Most were dead ends. Either no answer, or a cracked door followed by "Don’t know my neighbors." Classic.
But Apartment 2210—directly beneath Emil’s—was a strike. An elderly woman with piercing blue eyes invited him in after hearing his insurance spiel.
"Tea?" she offered. Her apartment was cozy, lined with books, alive—the antithesis of Kirilov’s sterile hole.
"No, thank you, Ms...?"
"Stoimenova. Vanya Stoimenova. Knew the boy upstairs. Such a shame."
"Notice anything unusual lately?" Kalata asked, pulling out his notepad.
She deliberated. "Well... sometimes I’d hear him arguing. Loud, like he was fighting with someone. But he lived alone. Couldn’t make out words, but the tone was... tense."
"Interesting. The night before his death?"
"Yes, actually!" She leaned in. "Heard a loud thud above me. Like something heavy falling. Late, past midnight. Didn’t think much of it then, but now..."
She left it dangling, suspicion thickening the air.
Next stop: 2310, across from Emil’s unit. A young man with messy hair and thick-framed glasses cracked the door.
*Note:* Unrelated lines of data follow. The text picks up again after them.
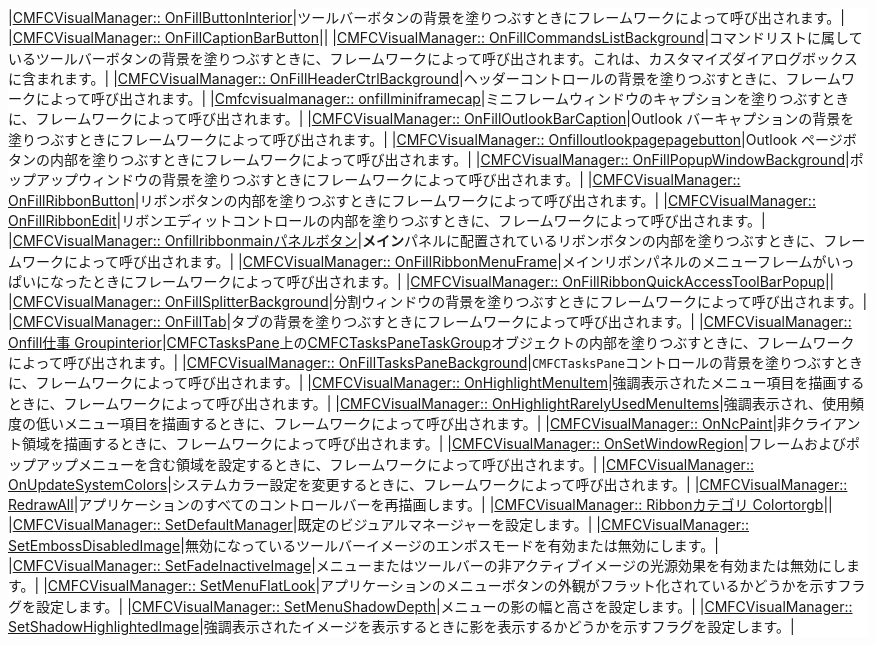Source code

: |[CMFCVisualManager:: OnFillButtonInterior](#onfillbuttoninterior)|ツールバーボタンの背景を塗りつぶすときにフレームワークによって呼び出されます。|
|[CMFCVisualManager:: OnFillCaptionBarButton](#onfillcaptionbarbutton)||
|[CMFCVisualManager:: OnFillCommandsListBackground](#onfillcommandslistbackground)|コマンドリストに属しているツールバーボタンの背景を塗りつぶすときに、フレームワークによって呼び出されます。これは、カスタマイズダイアログボックスに含まれます。|
|[CMFCVisualManager:: OnFillHeaderCtrlBackground](#onfillheaderctrlbackground)|ヘッダーコントロールの背景を塗りつぶすときに、フレームワークによって呼び出されます。|
|[Cmfcvisualmanager:: onfillminiframecap](#onfillminiframecaption)|ミニフレームウィンドウのキャプションを塗りつぶすときに、フレームワークによって呼び出されます。|
|[CMFCVisualManager:: OnFillOutlookBarCaption](#onfilloutlookbarcaption)|Outlook バーキャプションの背景を塗りつぶすときにフレームワークによって呼び出されます。|
|[CMFCVisualManager:: Onfilloutlookpagepagebutton](#onfilloutlookpagebutton)|Outlook ページボタンの内部を塗りつぶすときにフレームワークによって呼び出されます。|
|[CMFCVisualManager:: OnFillPopupWindowBackground](#onfillpopupwindowbackground)|ポップアップウィンドウの背景を塗りつぶすときにフレームワークによって呼び出されます。|
|[CMFCVisualManager:: OnFillRibbonButton](#onfillribbonbutton)|リボンボタンの内部を塗りつぶすときにフレームワークによって呼び出されます。|
|[CMFCVisualManager:: OnFillRibbonEdit](#onfillribbonedit)|リボンエディットコントロールの内部を塗りつぶすときに、フレームワークによって呼び出されます。|
|[CMFCVisualManager:: Onfillribbonmainパネルボタン](#onfillribbonmainpanelbutton)|**メイン**パネルに配置されているリボンボタンの内部を塗りつぶすときに、フレームワークによって呼び出されます。|
|[CMFCVisualManager:: OnFillRibbonMenuFrame](#onfillribbonmenuframe)|メインリボンパネルのメニューフレームがいっぱいになったときにフレームワークによって呼び出されます。|
|[CMFCVisualManager:: OnFillRibbonQuickAccessToolBarPopup](#onfillribbonquickaccesstoolbarpopup)||
|[CMFCVisualManager:: OnFillSplitterBackground](#onfillsplitterbackground)|分割ウィンドウの背景を塗りつぶすときにフレームワークによって呼び出されます。|
|[CMFCVisualManager:: OnFillTab](#onfilltab)|タブの背景を塗りつぶすときにフレームワークによって呼び出されます。|
|[CMFCVisualManager:: Onfill仕事 Groupinterior](#onfilltasksgroupinterior)|[CMFCTasksPane](../../mfc/reference/cmfctaskspane-class.md)上の[CMFCTasksPaneTaskGroup](../../mfc/reference/cmfctaskspanetaskgroup-class.md)オブジェクトの内部を塗りつぶすときに、フレームワークによって呼び出されます。|
|[CMFCVisualManager:: OnFillTasksPaneBackground](#onfilltaskspanebackground)|`CMFCTasksPane`コントロールの背景を塗りつぶすときに、フレームワークによって呼び出されます。|
|[CMFCVisualManager:: OnHighlightMenuItem](#onhighlightmenuitem)|強調表示されたメニュー項目を描画するときに、フレームワークによって呼び出されます。|
|[CMFCVisualManager:: OnHighlightRarelyUsedMenuItems](#onhighlightrarelyusedmenuitems)|強調表示され、使用頻度の低いメニュー項目を描画するときに、フレームワークによって呼び出されます。|
|[CMFCVisualManager:: OnNcPaint](#onncpaint)|非クライアント領域を描画するときに、フレームワークによって呼び出されます。|
|[CMFCVisualManager:: OnSetWindowRegion](#onsetwindowregion)|フレームおよびポップアップメニューを含む領域を設定するときに、フレームワークによって呼び出されます。|
|[CMFCVisualManager:: OnUpdateSystemColors](#onupdatesystemcolors)|システムカラー設定を変更するときに、フレームワークによって呼び出されます。|
|[CMFCVisualManager:: RedrawAll](#redrawall)|アプリケーションのすべてのコントロールバーを再描画します。|
|[CMFCVisualManager:: Ribbonカテゴリ Colortorgb](#ribboncategorycolortorgb)||
|[CMFCVisualManager:: SetDefaultManager](#setdefaultmanager)|既定のビジュアルマネージャーを設定します。|
|[CMFCVisualManager:: SetEmbossDisabledImage](#setembossdisabledimage)|無効になっているツールバーイメージのエンボスモードを有効または無効にします。|
|[CMFCVisualManager:: SetFadeInactiveImage](#setfadeinactiveimage)|メニューまたはツールバーの非アクティブイメージの光源効果を有効または無効にします。|
|[CMFCVisualManager:: SetMenuFlatLook](#setmenuflatlook)|アプリケーションのメニューボタンの外観がフラット化されているかどうかを示すフラグを設定します。|
|[CMFCVisualManager:: SetMenuShadowDepth](#setmenushadowdepth)|メニューの影の幅と高さを設定します。|
|[CMFCVisualManager:: SetShadowHighlightedImage](#setshadowhighlightedimage)|強調表示されたイメージを表示するときに影を表示するかどうかを示すフラグを設定します。|
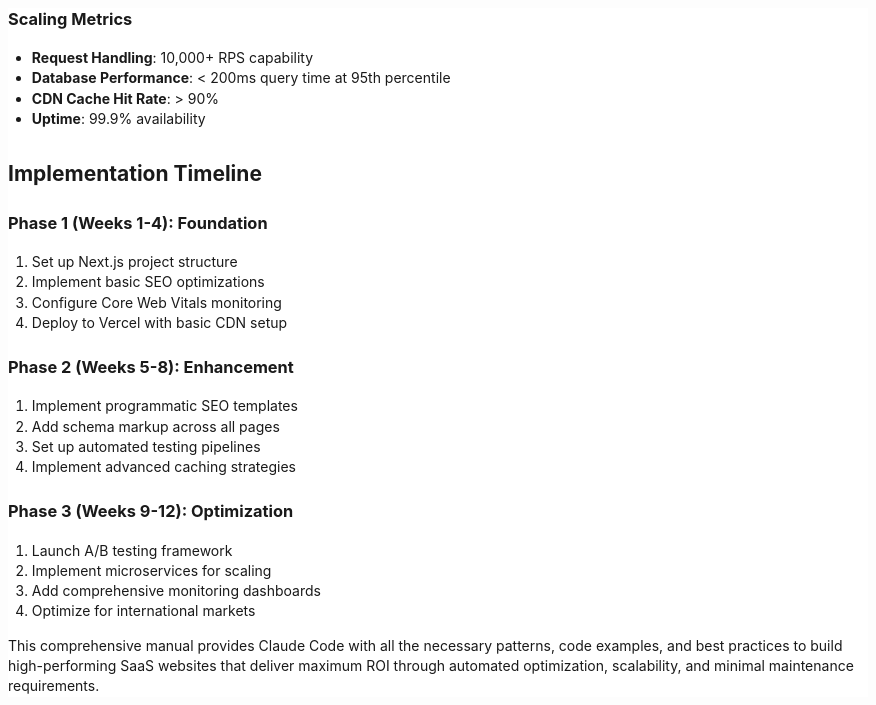 ### Scaling Metrics
- **Request Handling**: 10,000+ RPS capability
- **Database Performance**: < 200ms query time at 95th percentile
- **CDN Cache Hit Rate**: > 90%
- **Uptime**: 99.9% availability

## Implementation Timeline

### Phase 1 (Weeks 1-4): Foundation
1. Set up Next.js project structure
2. Implement basic SEO optimizations
3. Configure Core Web Vitals monitoring
4. Deploy to Vercel with basic CDN setup

### Phase 2 (Weeks 5-8): Enhancement
1. Implement programmatic SEO templates
2. Add schema markup across all pages
3. Set up automated testing pipelines
4. Implement advanced caching strategies

### Phase 3 (Weeks 9-12): Optimization
1. Launch A/B testing framework
2. Implement microservices for scaling
3. Add comprehensive monitoring dashboards
4. Optimize for international markets

This comprehensive manual provides Claude Code with all the necessary patterns, code examples, and best practices to build high-performing SaaS websites that deliver maximum ROI through automated optimization, scalability, and minimal maintenance requirements.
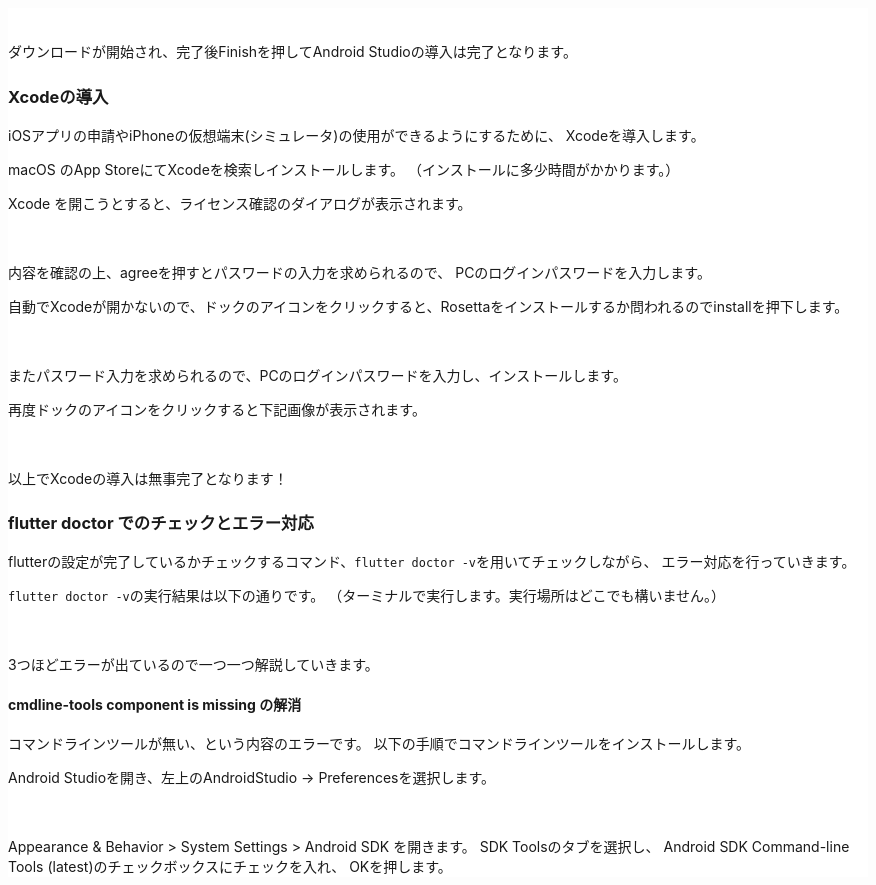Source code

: <img src="https://blog.flutteruniv.com/wp-content/uploads/2022/08/スクリーンショット-2022-08-05-16.56.44-1024x769.png" alt="" width="300">

ダウンロードが開始され、完了後Finishを押してAndroid Studioの導入は完了となります。

### Xcodeの導入

iOSアプリの申請やiPhoneの仮想端末(シミュレータ)の使用ができるようにするために、
Xcodeを導入します。

macOS のApp StoreにてXcodeを検索しインストールします。
（インストールに多少時間がかかります。）

Xcode を開こうとすると、ライセンス確認のダイアログが表示されます。

<img src="https://blog.flutteruniv.com/wp-content/uploads/2022/08/スクリーンショット-2022-08-05-13.41.17.png" alt="" width="300">

内容を確認の上、agreeを押すとパスワードの入力を求められるので、
PCのログインパスワードを入力します。

自動でXcodeが開かないので、ドックのアイコンをクリックすると、Rosettaをインストールするか問われるのでinstallを押下します。

<img src="https://blog.flutteruniv.com/wp-content/uploads/2022/08/スクリーンショット-2022-08-05-13.45.04.png" alt="" width="300">

またパスワード入力を求められるので、PCのログインパスワードを入力し、インストールします。

再度ドックのアイコンをクリックすると下記画像が表示されます。

<img src="https://blog.flutteruniv.com/wp-content/uploads/2022/08/スクリーンショット-2022-08-05-13.51.07-1024x592.png" alt="" width="300">

以上でXcodeの導入は無事完了となります！

### flutter doctor でのチェックとエラー対応

flutterの設定が完了しているかチェックするコマンド、`flutter doctor -v`を用いてチェックしながら、
エラー対応を行っていきます。

`flutter doctor -v`の実行結果は以下の通りです。
（ターミナルで実行します。実行場所はどこでも構いません。）

<img src="https://blog.flutteruniv.com/wp-content/uploads/2022/08/スクリーンショット-2022-08-05-17.10.56_-847x1024.png" alt="" width="300">

3つほどエラーが出ているので一つ一つ解説していきます。

#### cmdline-tools component is missing の解消

コマンドラインツールが無い、という内容のエラーです。
以下の手順でコマンドラインツールをインストールします。

Android Studioを開き、左上のAndroidStudio → Preferencesを選択します。

<img src="https://blog.flutteruniv.com/wp-content/uploads/2022/08/スクリーンショット-2022-08-05-17.24.08.png" alt="" width="300">

Appearance & Behavior > System Settings > Android SDK
を開きます。
SDK Toolsのタブを選択し、
 Android SDK Command-line Tools (latest)のチェックボックスにチェックを入れ、
OKを押します。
"Insurance?" Skepticism dripped off the word. "Didn’t know suicides had policies."
"Each case is unique. You knew him?"
A shrug. "Elevator nods. That’s it."
"Anything unusual recently?"
The guy leaned against the doorframe. "Actually... yeah. Started leaving late at night. Coming back at dawn looking like hell. Almost ran into him once—jittery, kept glancing around like he was being watched."
"Anything else?"
A hesitation. "Yeah. Few days before he died, saw this guy lurking by his door. Dark clothes, hoodie. Sketchy vibe. Asked what he wanted; dude just turned and vanished."
"Would you recognize him?"
"Doubt it. Only saw his back. But big. Built like a linebacker."
Kalata scribbled notes. No smoking gun, but the pieces were aligning. Paranoia. Late-night meets. A stranger at his door. The thud. And that hidden drive. The suicide narrative wasn’t just cracking—it was crumbling.
Back in the lobby, the concierge gave him a silent once-over. Kalata nodded curtly and stepped into the gray afternoon.
He needed to know what was on that drive. And for that, he’d need help. Someone who could dance with digital ghosts better than he ever could.